Exercise goal - All of the entries need to be written out again, exactly as they are.

(Dataset entries)
┏━━

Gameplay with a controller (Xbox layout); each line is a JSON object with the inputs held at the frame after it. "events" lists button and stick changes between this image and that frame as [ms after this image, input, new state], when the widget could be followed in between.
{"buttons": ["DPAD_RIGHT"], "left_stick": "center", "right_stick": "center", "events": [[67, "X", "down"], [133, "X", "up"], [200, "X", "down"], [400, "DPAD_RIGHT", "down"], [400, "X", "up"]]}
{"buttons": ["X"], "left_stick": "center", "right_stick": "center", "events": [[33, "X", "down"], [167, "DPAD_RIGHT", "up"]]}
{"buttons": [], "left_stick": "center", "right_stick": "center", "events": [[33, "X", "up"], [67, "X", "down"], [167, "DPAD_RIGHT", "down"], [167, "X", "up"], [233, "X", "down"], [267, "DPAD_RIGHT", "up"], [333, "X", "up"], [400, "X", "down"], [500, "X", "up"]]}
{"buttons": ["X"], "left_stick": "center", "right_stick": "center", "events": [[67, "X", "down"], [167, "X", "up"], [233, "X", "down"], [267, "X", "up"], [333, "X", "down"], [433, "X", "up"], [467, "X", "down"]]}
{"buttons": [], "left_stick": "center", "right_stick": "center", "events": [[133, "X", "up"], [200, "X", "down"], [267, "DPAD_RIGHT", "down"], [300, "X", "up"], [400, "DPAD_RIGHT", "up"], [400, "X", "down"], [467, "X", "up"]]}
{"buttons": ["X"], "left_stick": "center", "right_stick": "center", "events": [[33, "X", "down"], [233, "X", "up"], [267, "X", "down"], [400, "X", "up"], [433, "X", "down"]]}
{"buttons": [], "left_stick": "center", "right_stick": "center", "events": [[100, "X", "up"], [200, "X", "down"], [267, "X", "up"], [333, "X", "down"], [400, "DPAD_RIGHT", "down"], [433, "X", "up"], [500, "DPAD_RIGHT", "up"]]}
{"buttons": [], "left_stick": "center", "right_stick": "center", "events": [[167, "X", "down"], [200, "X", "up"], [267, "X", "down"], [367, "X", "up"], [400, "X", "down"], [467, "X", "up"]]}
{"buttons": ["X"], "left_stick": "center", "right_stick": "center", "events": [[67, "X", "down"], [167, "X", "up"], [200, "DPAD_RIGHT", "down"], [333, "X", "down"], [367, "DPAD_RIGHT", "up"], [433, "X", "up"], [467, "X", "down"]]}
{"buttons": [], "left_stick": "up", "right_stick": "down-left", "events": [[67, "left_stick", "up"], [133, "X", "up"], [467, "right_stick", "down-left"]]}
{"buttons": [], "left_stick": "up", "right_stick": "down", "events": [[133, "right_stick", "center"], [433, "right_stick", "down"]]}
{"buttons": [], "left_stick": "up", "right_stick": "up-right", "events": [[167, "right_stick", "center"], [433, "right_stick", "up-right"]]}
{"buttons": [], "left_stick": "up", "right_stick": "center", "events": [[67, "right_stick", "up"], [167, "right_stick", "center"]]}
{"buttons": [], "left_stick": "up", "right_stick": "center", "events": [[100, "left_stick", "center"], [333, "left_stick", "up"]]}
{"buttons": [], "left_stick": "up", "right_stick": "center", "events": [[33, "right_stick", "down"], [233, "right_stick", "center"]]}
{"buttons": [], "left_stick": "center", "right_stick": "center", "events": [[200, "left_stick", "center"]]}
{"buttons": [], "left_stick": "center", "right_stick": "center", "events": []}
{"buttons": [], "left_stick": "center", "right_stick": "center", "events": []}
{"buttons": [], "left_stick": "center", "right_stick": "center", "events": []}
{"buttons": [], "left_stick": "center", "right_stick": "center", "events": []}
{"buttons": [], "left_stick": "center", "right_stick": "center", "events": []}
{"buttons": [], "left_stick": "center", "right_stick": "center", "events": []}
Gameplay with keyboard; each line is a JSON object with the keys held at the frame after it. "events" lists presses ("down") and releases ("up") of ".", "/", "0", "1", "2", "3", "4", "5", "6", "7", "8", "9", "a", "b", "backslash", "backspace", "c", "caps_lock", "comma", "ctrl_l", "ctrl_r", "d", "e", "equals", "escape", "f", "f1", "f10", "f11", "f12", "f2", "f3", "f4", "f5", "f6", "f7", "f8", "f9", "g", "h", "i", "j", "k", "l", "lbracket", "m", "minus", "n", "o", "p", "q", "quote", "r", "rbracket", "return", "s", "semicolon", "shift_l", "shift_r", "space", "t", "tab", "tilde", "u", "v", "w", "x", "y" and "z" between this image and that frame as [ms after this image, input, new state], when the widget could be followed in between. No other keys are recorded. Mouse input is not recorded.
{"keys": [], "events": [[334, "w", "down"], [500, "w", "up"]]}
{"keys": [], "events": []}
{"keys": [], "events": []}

┗━━

Your solution -
Gameplay with a controller (Xbox layout); each line is a JSON object with the inputs held at the frame after it. "events" lists button and stick changes between this image and that frame as [ms after this image, input, new state], when the widget could be followed in between.
{"buttons": ["DPAD_RIGHT"], "left_stick": "center", "right_stick": "center", "events": [[67, "X", "down"], [133, "X", "up"], [200, "X", "down"], [400, "DPAD_RIGHT", "down"], [400, "X", "up"]]}
{"buttons": ["X"], "left_stick": "center", "right_stick": "center", "events": [[33, "X", "down"], [167, "DPAD_RIGHT", "up"]]}
{"buttons": [], "left_stick": "center", "right_stick": "center", "events": [[33, "X", "up"], [67, "X", "down"], [167, "DPAD_RIGHT", "down"], [167, "X", "up"], [233, "X", "down"], [267, "DPAD_RIGHT", "up"], [333, "X", "up"], [400, "X", "down"], [500, "X", "up"]]}
{"buttons": ["X"], "left_stick": "center", "right_stick": "center", "events": [[67, "X", "down"], [167, "X", "up"], [233, "X", "down"], [267, "X", "up"], [333, "X", "down"], [433, "X", "up"], [467, "X", "down"]]}
{"buttons": [], "left_stick": "center", "right_stick": "center", "events": [[133, "X", "up"], [200, "X", "down"], [267, "DPAD_RIGHT", "down"], [300, "X", "up"], [400, "DPAD_RIGHT", "up"], [400, "X", "down"], [467, "X", "up"]]}
{"buttons": ["X"], "left_stick": "center", "right_stick": "center", "events": [[33, "X", "down"], [233, "X", "up"], [267, "X", "down"], [400, "X", "up"], [433, "X", "down"]]}
{"buttons": [], "left_stick": "center", "right_stick": "center", "events": [[100, "X", "up"], [200, "X", "down"], [267, "X", "up"], [333, "X", "down"], [400, "DPAD_RIGHT", "down"], [433, "X", "up"], [500, "DPAD_RIGHT", "up"]]}
{"buttons": [], "left_stick": "center", "right_stick": "center", "events": [[167, "X", "down"], [200, "X", "up"], [267, "X", "down"], [367, "X", "up"], [400, "X", "down"], [467, "X", "up"]]}
{"buttons": ["X"], "left_stick": "center", "right_stick": "center", "events": [[67, "X", "down"], [167, "X", "up"], [200, "DPAD_RIGHT", "down"], [333, "X", "down"], [367, "DPAD_RIGHT", "up"], [433, "X", "up"], [467, "X", "down"]]}
{"buttons": [], "left_stick": "up", "right_stick": "down-left", "events": [[67, "left_stick", "up"], [133, "X", "up"], [467, "right_stick", "down-left"]]}
{"buttons": [], "left_stick": "up", "right_stick": "down", "events": [[133, "right_stick", "center"], [433, "right_stick", "down"]]}
{"buttons": [], "left_stick": "up", "right_stick": "up-right", "events": [[167, "right_stick", "center"], [433, "right_stick", "up-right"]]}
{"buttons": [], "left_stick": "up", "right_stick": "center", "events": [[67, "right_stick", "up"], [167, "right_stick", "center"]]}
{"buttons": [], "left_stick": "up", "right_stick": "center", "events": [[100, "left_stick", "center"], [333, "left_stick", "up"]]}
{"buttons": [], "left_stick": "up", "right_stick": "center", "events": [[33, "right_stick", "down"], [233, "right_stick", "center"]]}
{"buttons": [], "left_stick": "center", "right_stick": "center", "events": [[200, "left_stick", "center"]]}
{"buttons": [], "left_stick": "center", "right_stick": "center", "events": []}
{"buttons": [], "left_stick": "center", "right_stick": "center", "events": []}
{"buttons": [], "left_stick": "center", "right_stick": "center", "events": []}
{"buttons": [], "left_stick": "center", "right_stick": "center", "events": []}
{"buttons": [], "left_stick": "center", "right_stick": "center", "events": []}
{"buttons": [], "left_stick": "center", "right_stick": "center", "events": []}
Gameplay with keyboard; each line is a JSON object with the keys held at the frame after it. "events" lists presses ("down") and releases ("up") of ".", "/", "0", "1", "2", "3", "4", "5", "6", "7", "8", "9", "a", "b", "backslash", "backspace", "c", "caps_lock", "comma", "ctrl_l", "ctrl_r", "d", "e", "equals", "escape", "f", "f1", "f10", "f11", "f12", "f2", "f3", "f4", "f5", "f6", "f7", "f8", "f9", "g", "h", "i", "j", "k", "l", "lbracket", "m", "minus", "n", "o", "p", "q", "quote", "r", "rbracket", "return", "s", "semicolon", "shift_l", "shift_r", "space", "t", "tab", "tilde", "u", "v", "w", "x", "y" and "z" between this image and that frame as [ms after this image, input, new state], when the widget could be followed in between. No other keys are recorded. Mouse input is not recorded.
{"keys": [], "events": [[334, "w", "down"], [500, "w", "up"]]}
{"keys": [], "events": []}
{"keys": [], "events": []}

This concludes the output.